**Objectif de l'exercice**
Reprenez le texte sur la voie de la Grande Étude en le poursuivant à partir de sa dernière phrase.

La voie de la Grande Étude (c.-à-d. ce que l’homme dès l’adolescence doit apprendre et pratiquer), consiste en trois choses, qui sont de faire briller en soi-même les vertus brillantes que la nature met dans l’âme de chacun, de renouveler les autres hommes, et de se fixer pour terme la plus haute perfection. Tch’eng tzeu dit que le caractère ts’in aimer doit être remplacé par le caractère sin renouveler.
La Grande Étude est l’étude de ceux qui ne sont plus enfants (de ceux qui ont au moins atteint leur quinzième année). Le premier caractère ming signifie faire briller. Ming te, les vertus brillantes que l’homme reçoit du Ciel en naissant. Il les reçoit libres d’entraves, lumineuses, exemptes de ténèbres, afin que par elles il connaisse tous les principes, et règle sa conduite en toutes choses. Mais, dans les liens d’un corps composé d’éléments matériels, au milieu des ténèbres amassées par les passions humaines, parfois elles s’obscurcissent. Néanmoins, la lumière qui est inhérente à leur nature, ne s’éteint jamais entièrement. C’est pourquoi le disciple de la sagesse doit se servir de la lumière qu’elles donnent encore, afin de les faire briller, et de leur rendre leur premier éclat. Sin, renouveler les autres hommes, faire disparaître leurs anciens défauts. Cela veut dire que le sage, après avoir fait briller en lui-même ses brillantes vertus, doit étendre son action aux autres hommes, et faire en sorte qu’ils se débarrassent des impuretés qui les souillent depuis longtemps. Ming te, les brillantes vertus sont la bienveillance, la justice, le sentiment des convenances, la prudence et la sincérité, que le Ciel met dans le cœur de chaque homme, et qu’on appelle les cinq règles principales.
Connaissant le terme où l’on doit tendre et s’arrêter, on peut prendre une détermination. Cette détermination étant prise, l’esprit peut avoir le repos. L’esprit, étant en repos, peut jouir de la tranquillité. Jouissant de la tranquillité, il peut examiner les choses. Après cet examen, on peut atteindre le but, qui est la perfection.
En toute chose il faut distinguer le principal et l’accessoire et, dans les affaires, la fin et le commencement. Celui qui sait mettre chaque chose en son rang n’est pas loin de la voie de la Grande Étude ou de la perfection.
Les anciens princes, pour faire briller les vertus naturelles dans le cœur de tous les hommes, s’appliquaient auparavant à bien gouverner chacun sa principauté. Pour bien gouverner leurs principautés, ils mettaient auparavant le bon ordre dans leurs familles. Pour mettre le bon ordre dans leurs familles, ils travaillaient auparavant à se perfectionner eux mêmes, ils réglaient auparavant les mouvements de leur cœur. Pour régler les mouvements de leur cœur, ils rendaient auparavant leur volonté parfaite (ils s’appliquaient à vouloir sincèrement et à faire le bien, à haïr et à éviter le mal). Pour rendre leur volonté parfaite, ils développaient leurs connaissances le plus possible. On développe ses connaissances en scrutant la nature des choses.

**Jeu de données**
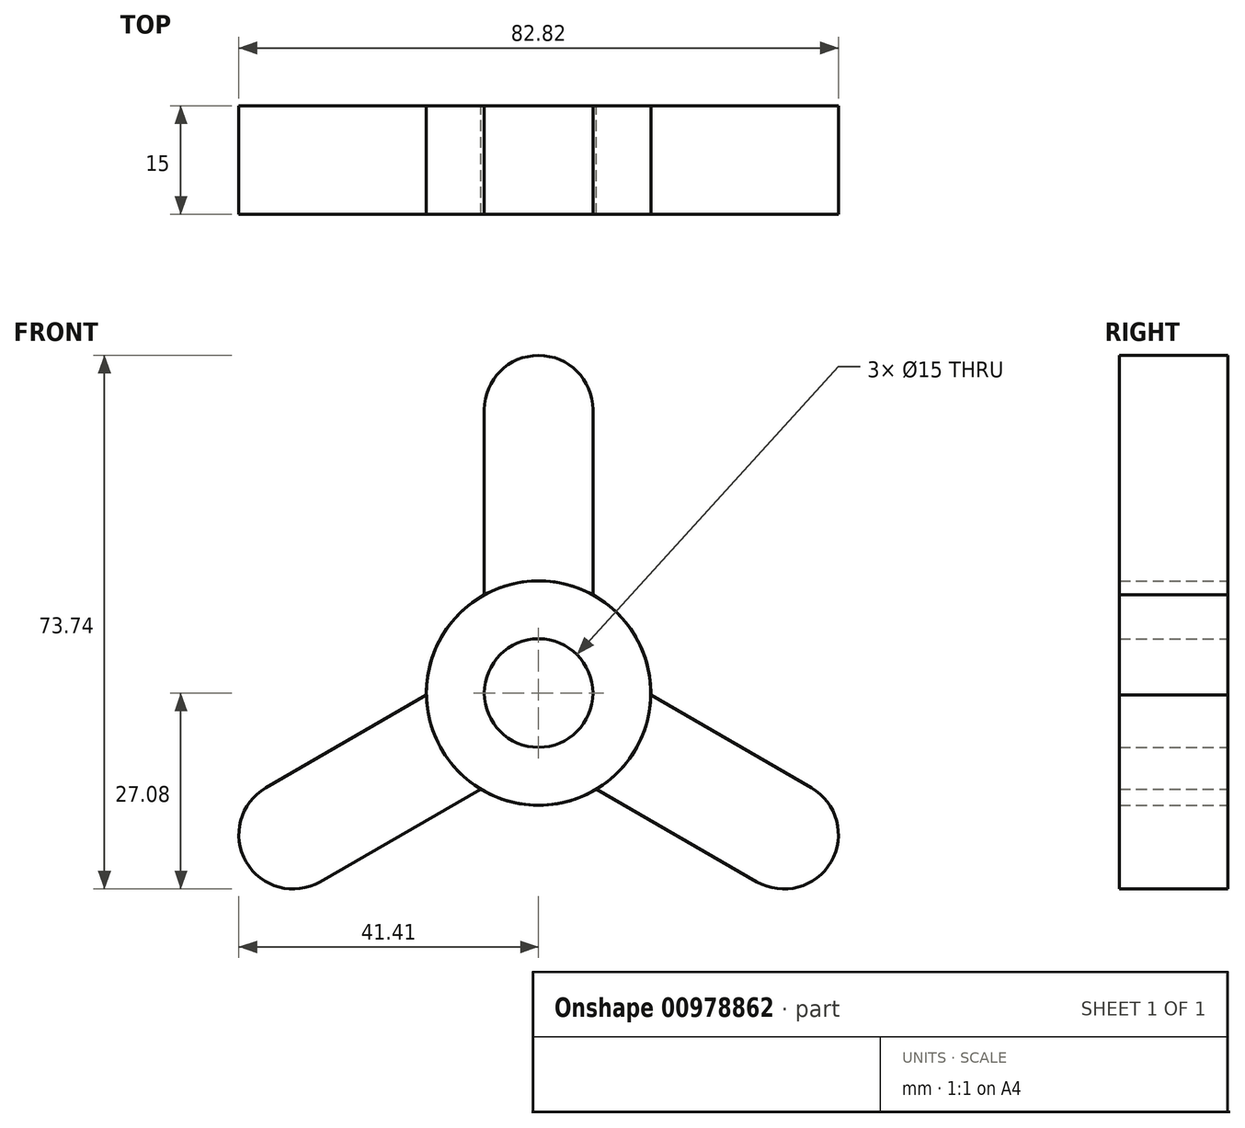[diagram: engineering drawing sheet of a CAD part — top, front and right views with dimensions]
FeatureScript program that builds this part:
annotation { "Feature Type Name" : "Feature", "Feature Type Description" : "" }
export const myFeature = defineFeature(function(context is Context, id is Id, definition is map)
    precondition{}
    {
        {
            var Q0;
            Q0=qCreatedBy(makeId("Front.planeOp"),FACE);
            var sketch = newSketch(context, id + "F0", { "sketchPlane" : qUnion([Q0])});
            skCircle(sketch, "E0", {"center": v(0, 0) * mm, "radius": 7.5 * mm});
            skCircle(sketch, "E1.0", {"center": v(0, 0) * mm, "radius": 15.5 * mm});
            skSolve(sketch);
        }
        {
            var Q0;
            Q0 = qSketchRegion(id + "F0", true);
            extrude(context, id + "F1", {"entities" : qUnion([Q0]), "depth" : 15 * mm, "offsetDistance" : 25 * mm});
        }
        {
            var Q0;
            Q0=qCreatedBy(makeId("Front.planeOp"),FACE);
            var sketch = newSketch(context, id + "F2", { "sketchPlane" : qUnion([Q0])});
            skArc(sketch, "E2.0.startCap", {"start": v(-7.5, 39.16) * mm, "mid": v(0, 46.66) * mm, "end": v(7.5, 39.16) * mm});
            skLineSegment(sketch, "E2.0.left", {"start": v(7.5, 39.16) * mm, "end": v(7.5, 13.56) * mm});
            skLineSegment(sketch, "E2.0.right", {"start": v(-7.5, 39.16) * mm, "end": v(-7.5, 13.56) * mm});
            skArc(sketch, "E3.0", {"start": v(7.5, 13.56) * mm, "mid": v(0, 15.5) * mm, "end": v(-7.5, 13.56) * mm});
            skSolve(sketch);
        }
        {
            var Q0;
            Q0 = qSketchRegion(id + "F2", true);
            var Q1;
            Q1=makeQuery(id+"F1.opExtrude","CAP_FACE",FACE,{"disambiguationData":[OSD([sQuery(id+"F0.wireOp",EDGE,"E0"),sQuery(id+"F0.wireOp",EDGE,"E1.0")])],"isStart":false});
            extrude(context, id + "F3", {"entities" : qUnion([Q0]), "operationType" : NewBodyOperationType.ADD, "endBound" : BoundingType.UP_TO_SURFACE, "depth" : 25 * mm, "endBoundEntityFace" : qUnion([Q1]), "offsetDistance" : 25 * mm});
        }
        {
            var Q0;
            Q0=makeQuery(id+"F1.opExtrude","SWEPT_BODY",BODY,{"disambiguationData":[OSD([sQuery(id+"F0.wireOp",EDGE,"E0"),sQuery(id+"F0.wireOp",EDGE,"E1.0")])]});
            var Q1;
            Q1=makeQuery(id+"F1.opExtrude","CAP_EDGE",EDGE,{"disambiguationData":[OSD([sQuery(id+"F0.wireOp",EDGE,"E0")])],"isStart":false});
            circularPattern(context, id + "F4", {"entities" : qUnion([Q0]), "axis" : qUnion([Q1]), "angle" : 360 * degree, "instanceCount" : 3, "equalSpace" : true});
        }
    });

**Réponse attendue**
La nature des choses une fois scrutée, les connaissances atteignent leur plus haut degré. Les connaissances étant arrivées à leur plus haut degré, la volonté devient parfaite. La volonté étant parfaite, les mouvements du cœur sont réglés. Les mouvements du cœur étant réglés, tout homme est exempt de défauts. Après s’être corrigé soi-même, on établit l’ordre dans la famille. L’ordre régnant dans la famille, la principauté est bien gouvernée. La principauté étant bien gouvernée, bientôt tout l’empire jouit de la paix.
Depuis le Fils du Ciel jusqu’au plus humble particulier, chacun doit avant tout se perfectionner soi-même. Celui qui néglige le principal (sa propre personne) ne peut régler convenablement les choses qui en dépendent (sa famille et sa principauté). Jamais un homme qui soigne peu ce qu’il doit aimer le plus (sa famille) n’a gouverné avec diligence ce qui lui est moins cher (sa principauté ou l’empire).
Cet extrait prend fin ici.